## SOURCE EXCERPT
Under s.405 CA 2003, as amended by Schedule 7 paragraph 34(2)(a) and (b) of the WTA 2006 itself, the enactments relating to the management of the radio spectrum referred to in s.5(1)(b) means (a) the Wireless Telegraphy Act 2006; and (g) the provisions of this Act so far as relating to that Act. No “ enactments” other than the WTA 2006 are mentioned in this definition and the definition does not distinguish between particular provisions of the WTA 2006.

(3) The factual background

GSM gateways

11

The Direction relates to telecommunications equipment known as a “GSM gateway”. GSM gateways contain one or more of the same SIM cards as are placed into mobile telephones. They enable telephone calls and text messages from a landline to be routed directly on to mobile networks, with the invention of saving money on call charges. These devices are used by a wide range of businesses and public bodies, with the aim of reducing their telephone bills. Commercial deployment of a GSM gateway may be as a “commercial single user gateway” (“COSUG”) or as a “commercial multi-user gateway” (COMUG). COSUGs are gateways which serve a single end-user. That single end-user may be an entire company or a large entity. By contrast, COMUGs involve the use of a GSM gateway to provide an electronic communication service by way of a business to multiple end-users. A COMUG is a device that multiple users can connect to, and their calls to networks, other than that on which their phone operates, will all be converted such that they appear to be on network calls with other network operators. Further background in relation to GSM gateways is conveniently set out at paragraphs 4 to 9 in the judgment of Rose J in Recall HC.

(Stored data entries)
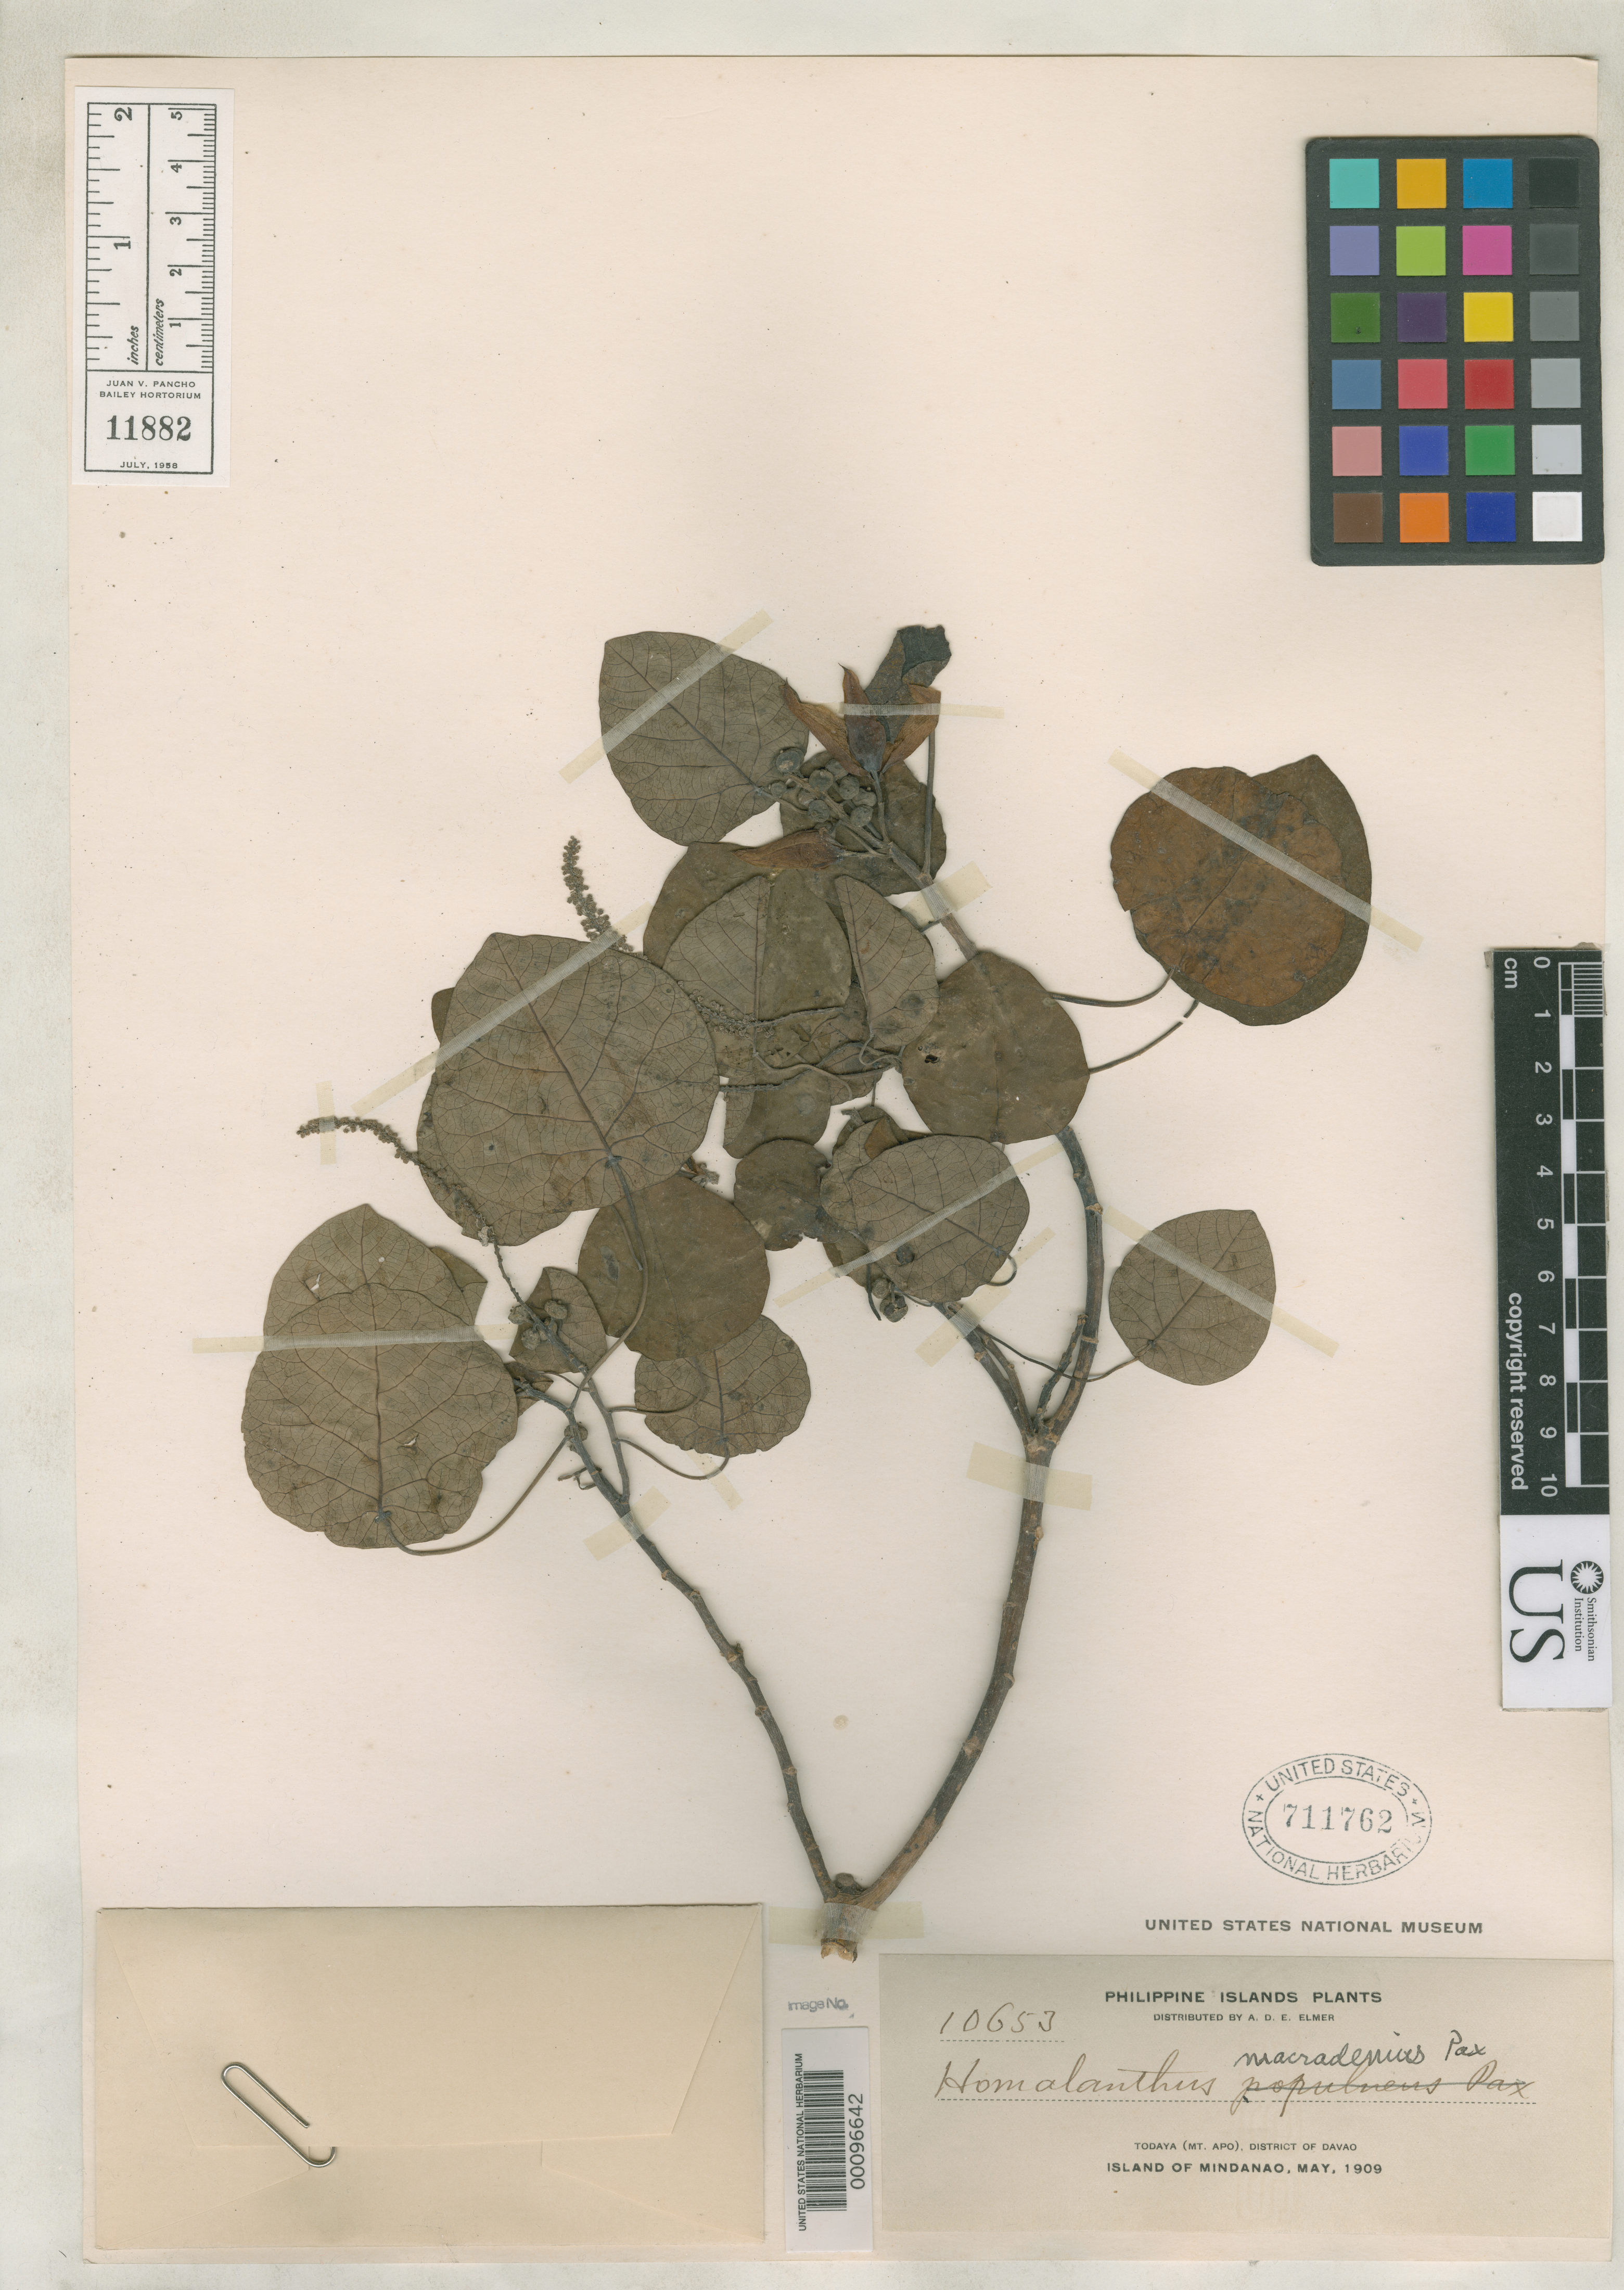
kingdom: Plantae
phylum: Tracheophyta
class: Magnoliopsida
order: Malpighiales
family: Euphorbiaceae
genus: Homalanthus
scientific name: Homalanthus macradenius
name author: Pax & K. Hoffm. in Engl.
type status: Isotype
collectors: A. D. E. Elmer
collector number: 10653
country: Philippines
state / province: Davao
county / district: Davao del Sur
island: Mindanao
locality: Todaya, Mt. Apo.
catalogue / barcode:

## CHALLENGE 1
Rewrite the GSM gateway excerpt, starting at the words "Under s.405 CA" and ending after "the WTA 2006.", with "radio spectrum" replaced by "electromagnetic spectrum".
## CHALLENGE 2
Extend the GSM gateway excerpt from the point where it stops.
The records are separate material, unrelated to the GSM gateway excerpt.

## TASK RESPONSE 1
Under s.405 CA 2003, as amended by Schedule 7 paragraph 34(2)(a) and (b) of the WTA 2006 itself, the enactments relating to the management of the electromagnetic spectrum referred to in s.5(1)(b) means (a) the Wireless Telegraphy Act 2006; and (g) the provisions of this Act so far as relating to that Act. No “ enactments” other than the WTA 2006 are mentioned in this definition and the definition does not distinguish between particular provisions of the WTA 2006.

## TASK RESPONSE 2
National security issues

12

There are national security and public safety concerns surrounding the use of COMUGs. When a caller dials a number from a fixed line or a mobile phone, information identifying the number of the calling party is transmitted over the network, and in the case of a mobile phone, information as to the user's location is also transmitted. This is referred to as “caller line/location information” or “CLI”. Such communications data has considerable utility for national security and public safety purposes as well as law enforcement purposes more generally. However where a call is routed through a GSM gateway, communications data concerning the caller is not conveyed to...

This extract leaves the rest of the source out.